Dataset content START

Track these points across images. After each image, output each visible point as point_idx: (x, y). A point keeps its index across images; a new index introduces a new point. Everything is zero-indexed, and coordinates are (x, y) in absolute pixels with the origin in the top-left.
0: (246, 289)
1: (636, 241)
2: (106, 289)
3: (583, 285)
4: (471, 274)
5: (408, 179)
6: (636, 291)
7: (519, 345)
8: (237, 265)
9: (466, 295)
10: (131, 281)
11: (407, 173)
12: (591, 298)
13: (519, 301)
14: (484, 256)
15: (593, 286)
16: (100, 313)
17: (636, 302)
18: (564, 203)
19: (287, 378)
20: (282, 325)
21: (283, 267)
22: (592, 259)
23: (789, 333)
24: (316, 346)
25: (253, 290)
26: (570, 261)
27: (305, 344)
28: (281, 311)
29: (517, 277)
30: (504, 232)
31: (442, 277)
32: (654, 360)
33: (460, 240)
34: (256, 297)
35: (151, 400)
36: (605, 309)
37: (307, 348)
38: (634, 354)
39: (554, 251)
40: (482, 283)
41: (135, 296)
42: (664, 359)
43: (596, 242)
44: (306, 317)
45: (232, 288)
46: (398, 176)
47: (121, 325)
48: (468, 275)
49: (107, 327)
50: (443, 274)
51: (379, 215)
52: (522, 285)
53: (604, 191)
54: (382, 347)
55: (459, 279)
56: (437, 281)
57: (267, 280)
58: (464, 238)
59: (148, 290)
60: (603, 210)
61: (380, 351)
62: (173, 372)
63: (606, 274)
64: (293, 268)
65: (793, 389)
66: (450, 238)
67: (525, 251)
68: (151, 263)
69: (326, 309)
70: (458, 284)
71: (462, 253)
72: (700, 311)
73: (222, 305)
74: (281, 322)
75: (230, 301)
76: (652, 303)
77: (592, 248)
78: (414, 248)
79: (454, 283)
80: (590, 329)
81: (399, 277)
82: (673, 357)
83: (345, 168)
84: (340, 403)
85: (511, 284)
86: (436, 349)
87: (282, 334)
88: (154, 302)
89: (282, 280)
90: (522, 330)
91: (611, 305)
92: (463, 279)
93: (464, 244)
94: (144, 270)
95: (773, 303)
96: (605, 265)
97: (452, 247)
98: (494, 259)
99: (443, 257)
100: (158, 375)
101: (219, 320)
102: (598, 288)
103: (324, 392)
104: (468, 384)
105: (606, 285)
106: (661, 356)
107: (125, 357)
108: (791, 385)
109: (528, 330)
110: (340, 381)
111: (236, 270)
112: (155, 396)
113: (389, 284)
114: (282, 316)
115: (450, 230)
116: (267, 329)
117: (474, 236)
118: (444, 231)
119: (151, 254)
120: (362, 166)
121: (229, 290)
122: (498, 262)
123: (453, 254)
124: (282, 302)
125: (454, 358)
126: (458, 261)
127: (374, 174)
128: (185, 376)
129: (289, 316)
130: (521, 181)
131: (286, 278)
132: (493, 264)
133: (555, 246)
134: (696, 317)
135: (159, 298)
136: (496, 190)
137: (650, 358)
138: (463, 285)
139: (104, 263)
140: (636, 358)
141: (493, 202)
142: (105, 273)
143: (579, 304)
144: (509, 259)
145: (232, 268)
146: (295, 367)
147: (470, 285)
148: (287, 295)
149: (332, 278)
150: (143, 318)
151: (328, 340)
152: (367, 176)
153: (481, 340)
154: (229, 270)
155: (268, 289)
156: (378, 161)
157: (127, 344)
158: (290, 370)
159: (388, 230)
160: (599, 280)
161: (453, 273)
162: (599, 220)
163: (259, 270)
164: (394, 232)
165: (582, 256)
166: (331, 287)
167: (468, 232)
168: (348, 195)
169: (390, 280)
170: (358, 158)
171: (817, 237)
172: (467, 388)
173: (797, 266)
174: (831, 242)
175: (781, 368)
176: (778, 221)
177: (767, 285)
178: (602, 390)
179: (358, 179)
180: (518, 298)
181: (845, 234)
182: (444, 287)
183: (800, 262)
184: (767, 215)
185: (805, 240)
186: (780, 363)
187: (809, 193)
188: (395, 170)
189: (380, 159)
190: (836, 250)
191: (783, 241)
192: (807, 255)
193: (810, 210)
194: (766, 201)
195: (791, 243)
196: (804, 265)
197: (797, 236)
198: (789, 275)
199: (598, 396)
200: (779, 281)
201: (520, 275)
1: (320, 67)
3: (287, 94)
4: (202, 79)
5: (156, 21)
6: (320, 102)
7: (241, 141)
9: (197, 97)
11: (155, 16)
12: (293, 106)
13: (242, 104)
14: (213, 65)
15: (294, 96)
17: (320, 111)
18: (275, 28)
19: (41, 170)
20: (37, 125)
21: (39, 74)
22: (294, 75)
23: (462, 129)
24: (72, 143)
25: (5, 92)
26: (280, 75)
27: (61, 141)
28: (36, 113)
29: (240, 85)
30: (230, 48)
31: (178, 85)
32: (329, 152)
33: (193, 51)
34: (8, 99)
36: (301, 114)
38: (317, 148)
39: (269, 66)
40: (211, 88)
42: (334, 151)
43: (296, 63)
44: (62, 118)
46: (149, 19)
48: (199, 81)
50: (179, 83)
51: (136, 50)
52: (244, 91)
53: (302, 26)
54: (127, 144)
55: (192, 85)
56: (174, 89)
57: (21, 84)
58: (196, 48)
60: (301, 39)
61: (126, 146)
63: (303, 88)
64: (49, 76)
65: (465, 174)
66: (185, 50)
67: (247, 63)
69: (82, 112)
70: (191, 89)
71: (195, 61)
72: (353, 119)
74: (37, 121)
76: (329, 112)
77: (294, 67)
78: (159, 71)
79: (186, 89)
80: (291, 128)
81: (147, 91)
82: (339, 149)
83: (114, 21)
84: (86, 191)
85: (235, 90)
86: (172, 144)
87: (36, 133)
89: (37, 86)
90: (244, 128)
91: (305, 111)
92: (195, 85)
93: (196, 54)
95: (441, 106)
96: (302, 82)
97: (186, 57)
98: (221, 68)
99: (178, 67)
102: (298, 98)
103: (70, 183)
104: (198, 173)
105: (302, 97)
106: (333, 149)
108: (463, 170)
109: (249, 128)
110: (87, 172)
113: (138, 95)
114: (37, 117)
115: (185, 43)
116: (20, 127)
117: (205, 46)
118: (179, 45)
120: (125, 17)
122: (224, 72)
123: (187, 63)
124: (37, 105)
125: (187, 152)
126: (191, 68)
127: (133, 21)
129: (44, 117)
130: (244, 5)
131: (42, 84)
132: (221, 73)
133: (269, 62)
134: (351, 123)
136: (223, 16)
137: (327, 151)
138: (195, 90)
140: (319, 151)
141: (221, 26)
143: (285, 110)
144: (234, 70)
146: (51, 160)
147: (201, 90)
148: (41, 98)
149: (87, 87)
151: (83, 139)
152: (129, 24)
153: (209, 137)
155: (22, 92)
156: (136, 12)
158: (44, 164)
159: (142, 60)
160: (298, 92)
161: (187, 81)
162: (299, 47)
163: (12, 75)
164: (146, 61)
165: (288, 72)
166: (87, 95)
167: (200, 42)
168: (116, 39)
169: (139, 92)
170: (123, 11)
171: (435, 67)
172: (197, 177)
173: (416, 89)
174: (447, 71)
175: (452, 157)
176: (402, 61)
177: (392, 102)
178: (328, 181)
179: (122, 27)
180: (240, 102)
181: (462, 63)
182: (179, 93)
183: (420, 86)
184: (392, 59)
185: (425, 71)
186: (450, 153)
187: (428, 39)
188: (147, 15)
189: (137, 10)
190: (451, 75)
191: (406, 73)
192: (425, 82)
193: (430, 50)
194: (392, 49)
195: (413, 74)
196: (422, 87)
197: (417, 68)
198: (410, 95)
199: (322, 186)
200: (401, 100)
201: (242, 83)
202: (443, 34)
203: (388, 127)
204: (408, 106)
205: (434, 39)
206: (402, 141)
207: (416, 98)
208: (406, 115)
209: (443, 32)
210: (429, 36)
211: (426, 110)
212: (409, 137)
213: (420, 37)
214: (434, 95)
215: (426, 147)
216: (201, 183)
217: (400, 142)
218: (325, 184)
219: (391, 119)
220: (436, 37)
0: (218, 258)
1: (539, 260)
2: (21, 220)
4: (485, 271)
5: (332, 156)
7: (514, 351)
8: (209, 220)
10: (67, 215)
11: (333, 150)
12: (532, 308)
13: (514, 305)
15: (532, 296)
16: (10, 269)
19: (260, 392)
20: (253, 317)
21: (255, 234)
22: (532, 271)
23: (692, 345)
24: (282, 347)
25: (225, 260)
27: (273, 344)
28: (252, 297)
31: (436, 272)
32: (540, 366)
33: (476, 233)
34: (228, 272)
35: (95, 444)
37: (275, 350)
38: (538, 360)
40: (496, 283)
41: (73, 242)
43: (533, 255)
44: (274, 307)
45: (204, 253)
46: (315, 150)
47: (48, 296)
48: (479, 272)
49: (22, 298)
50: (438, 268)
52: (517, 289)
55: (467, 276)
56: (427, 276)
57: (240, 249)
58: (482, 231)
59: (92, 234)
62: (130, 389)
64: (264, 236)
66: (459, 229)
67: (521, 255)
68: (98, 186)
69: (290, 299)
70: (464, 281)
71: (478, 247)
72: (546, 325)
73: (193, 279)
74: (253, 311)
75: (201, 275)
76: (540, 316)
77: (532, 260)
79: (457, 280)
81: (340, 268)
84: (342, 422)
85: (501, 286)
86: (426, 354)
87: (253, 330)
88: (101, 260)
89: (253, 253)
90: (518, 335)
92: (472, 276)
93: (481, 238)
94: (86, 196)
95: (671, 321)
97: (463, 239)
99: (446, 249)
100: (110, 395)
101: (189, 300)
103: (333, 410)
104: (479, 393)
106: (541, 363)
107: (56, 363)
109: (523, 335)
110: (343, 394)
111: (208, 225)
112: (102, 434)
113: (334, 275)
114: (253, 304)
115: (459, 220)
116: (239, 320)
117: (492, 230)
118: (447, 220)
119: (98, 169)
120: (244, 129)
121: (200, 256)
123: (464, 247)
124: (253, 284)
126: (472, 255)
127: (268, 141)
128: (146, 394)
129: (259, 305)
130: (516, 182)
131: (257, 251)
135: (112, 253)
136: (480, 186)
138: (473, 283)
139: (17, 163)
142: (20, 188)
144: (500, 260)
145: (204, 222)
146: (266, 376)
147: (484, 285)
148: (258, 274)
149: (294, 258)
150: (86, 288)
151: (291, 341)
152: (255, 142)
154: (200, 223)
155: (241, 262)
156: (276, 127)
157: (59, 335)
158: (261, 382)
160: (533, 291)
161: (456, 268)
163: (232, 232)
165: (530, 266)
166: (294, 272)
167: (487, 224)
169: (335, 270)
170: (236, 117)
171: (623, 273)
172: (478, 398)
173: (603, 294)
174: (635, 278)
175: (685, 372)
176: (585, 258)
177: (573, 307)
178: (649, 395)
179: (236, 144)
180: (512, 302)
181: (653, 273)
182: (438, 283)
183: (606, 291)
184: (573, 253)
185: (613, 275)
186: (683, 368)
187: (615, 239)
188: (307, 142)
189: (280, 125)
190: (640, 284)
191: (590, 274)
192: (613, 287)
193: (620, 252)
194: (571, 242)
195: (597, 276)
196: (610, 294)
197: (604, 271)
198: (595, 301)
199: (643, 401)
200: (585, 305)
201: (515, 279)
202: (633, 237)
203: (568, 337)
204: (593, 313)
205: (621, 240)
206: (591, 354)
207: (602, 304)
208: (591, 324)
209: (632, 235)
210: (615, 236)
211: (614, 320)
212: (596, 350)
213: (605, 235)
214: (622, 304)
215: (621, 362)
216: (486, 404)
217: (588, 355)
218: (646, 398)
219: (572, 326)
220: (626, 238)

Dataset content END
Dataset content START

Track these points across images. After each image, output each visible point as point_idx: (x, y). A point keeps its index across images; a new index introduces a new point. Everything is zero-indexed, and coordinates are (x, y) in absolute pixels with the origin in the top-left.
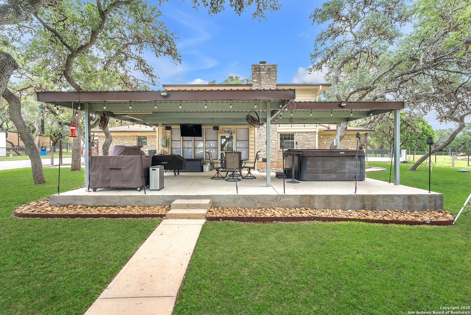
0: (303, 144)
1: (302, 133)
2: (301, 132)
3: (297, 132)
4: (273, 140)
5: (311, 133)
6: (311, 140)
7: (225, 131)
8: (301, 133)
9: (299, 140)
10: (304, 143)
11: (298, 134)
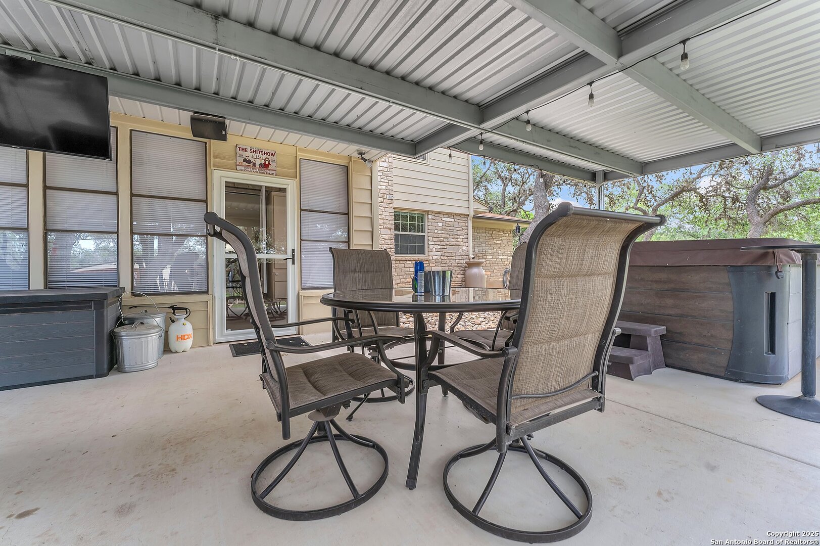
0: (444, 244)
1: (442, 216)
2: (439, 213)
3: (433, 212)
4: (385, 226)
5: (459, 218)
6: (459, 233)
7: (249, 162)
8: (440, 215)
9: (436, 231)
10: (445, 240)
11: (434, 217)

Dataset content END

### Task requirements
When the line with "183: (800, 262)" is reached in the data above, begin copying, and stop after the line with "200: (779, 281)"; copy each line exactly, both ends included.

### Your response
183: (800, 262)
184: (767, 215)
185: (805, 240)
186: (780, 363)
187: (809, 193)
188: (395, 170)
189: (380, 159)
190: (836, 250)
191: (783, 241)
192: (807, 255)
193: (810, 210)
194: (766, 201)
195: (791, 243)
196: (804, 265)
197: (797, 236)
198: (789, 275)
199: (598, 396)
200: (779, 281)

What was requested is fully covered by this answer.